Hundreds of tourists have flocked to Australia’s Uluru to take part in the final climb at the sacred site.
The giant red monolith, formerly known as Ayers Rock, will be permanently off limits after Friday following a decades-long fight by indigenous people to close the trek.
Long queues of tourists formed early on Friday ahead of the ban but strong winds meant visitors were initially stopped from making an early morning climb.
Authorities said they would reassess during the day whether or not to reopen.
The UNESCO World Heritage-listed site is a top tourist draw in Australia despite its remote desert location near Alice Springs in the Northern Territory.
The Uluru-Kata Tjuta National Park board voted unanimously in November 2017 to bring an end to climbing at the site, with officials saying it is “not a theme park”.
The Anangu people, the traditional owners of Uluru, have called for the climb to be closed since 1985, when the park was returned to indigenous control.
The Anangu say Uluru has deep spiritual significance as a route their ancestors took.
All signs and climbing equipment are set to be removed on Friday afternoon ahead of the site’s closure and anyone caught scaling Uluru following the ban will face a hefty fine.
As images emerged of tourists queuing to climb Uluru for a final time, prominent indigenous academic Marcia Langton tweeted: “A curse will fall on all of them. They will remember how they defiled this sacred place until they die & history will record their contempt for Aboriginal culture.”
A curse will fall on all of them. They will remember how they defiled this sacred place until they die & history will record their contempt for Aboriginal culture https://t.co/0FbT1qINEl
— 💧Marcia Langton 🐯 (@marcialangton) October 24, 2019
While most visitors do not climb Uluru’s steep red-ochre flanks, the impending ban has triggered an upsurge in people taking advantage of a final opportunity to make the trek.
Nearly 400,000 visitors flocked to the landmark in the year to the end of June.
Kelly Derks, from Melbourne, said she wanted to climb Uluru while at the same time respect indigenous beliefs.
“We respect that, we climb but we don’t leave rubbish, we stay to the path,” she said.
Sonita Vinecombe, from Adelaide, said the impending ban prompted her to come to Uluru.
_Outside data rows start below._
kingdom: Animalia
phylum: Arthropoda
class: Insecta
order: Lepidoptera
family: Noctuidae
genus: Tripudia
“We weren’t planning to come anytime soon, but because it’s the last day we are here,” she said.
Dozens of people have died while scaling Uluru, from falls and dehydration.
Plans to ban climbing at the 348m (1,142ft) tall site were announced when fewer than 20% of visitors were making the climb.
Sammy Wilson, the Uluru-Kata Tjuta National Park board chairman, said at the time that the site was “an extremely important place, not a playground or theme park like Disneyland”.
“If I travel to another country and there is a sacred site, an area of restricted access, I don’t enter or climb it, I respect it,” he said.
“It is the same here for Anangu. We are not stopping tourism, just this activity.”